As you can see, each one of those steps was a candidate for various techniques.

First, started with just embedding and "pattern matching", and did few iterations around that concept (went up to v21).

Then, tried to expand the LLM use, to see if quality improved: execution time (notably offline) did, but quality, frankly, did not- also when, instead of using the "cards", added back the whole article.

Reason? Each article was seen as its own context, and could not (considering the number of themes covered by my articles) create a shared context.

Some LLMs tried to create a "system prompt" that represented all the 350 articles: imagine few hundred words representing 1.7mln words, and trying to be comprehensive.
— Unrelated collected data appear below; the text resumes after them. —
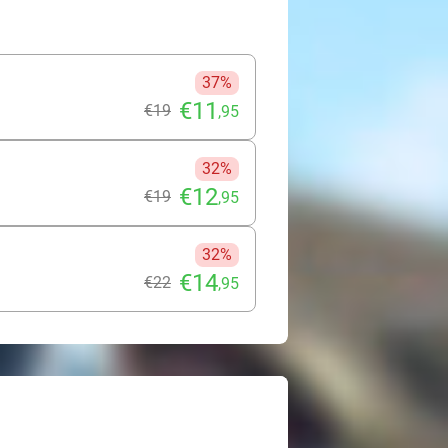
37%
€11
€19
,95
32%
€12
€19
,95
32%
€14
€22
,95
The proposals sounded as the old joke by I think Groucho Marx (or Woody Allen) about speed reading: I used it for War and Peace, and it is about Russia.

Disclosure: I learned, used, and use speed reading whenever relevant- but not when it does not.

So, back to the drawing board: where did LLM deliver value?
1. in the "harmonization" phase (summarization and extracting article-by-article key concepts)
2. not in the classification part (as the need is for deterministic association)
3. not in the themes identification part (albeit this could evolve)
4. not in the themes building part (it can be solved by traditional Python).

For the classification and themes identification part, used simply embeddings using sentence-transformers model (all-mpnet-base-v2), but tested a dozen of different models before settling on this one and its multilingual sibling), and "traditional" scikit-learn, while the themes building part is actually just plain Python, once the themes are identified across the corpus, and incremented for each article.

Tried also with Spacy, but got better results with the (small) mpnet model, for my content.

As for proper LLMs: offline, eventually Qwen3.5-4b was useful for offline uses with a decent response time and acceptable quality, but again tested many, while online for summarization used Kimi, as it is one of those that follows better structured requests.

There is an obvious architectural choice:
_ to ensure continuity, the "clusters" would be held steady at least on a yearly basis
_ to enable alignment to evolution within the content, a possibility to rebuild the whole on demand.

For now, just the clusters are visible online, as the themes are just useful for my other publication activities (more about this in future articles).

The integration with the website of the search by cluster is currently limited to producing a list of articles based on the parameters selection, with links to the actual articles.

Anyway, as it happened with the search by tag cloud in 2018-2019, after few further months of testing (and, probably few more versions), the same concept will be expanded also to other content-heavy areas of my website (e.g. datasets currently on Kaggle, the search engines for ECB speeches and the AI Ethics Primer, etc).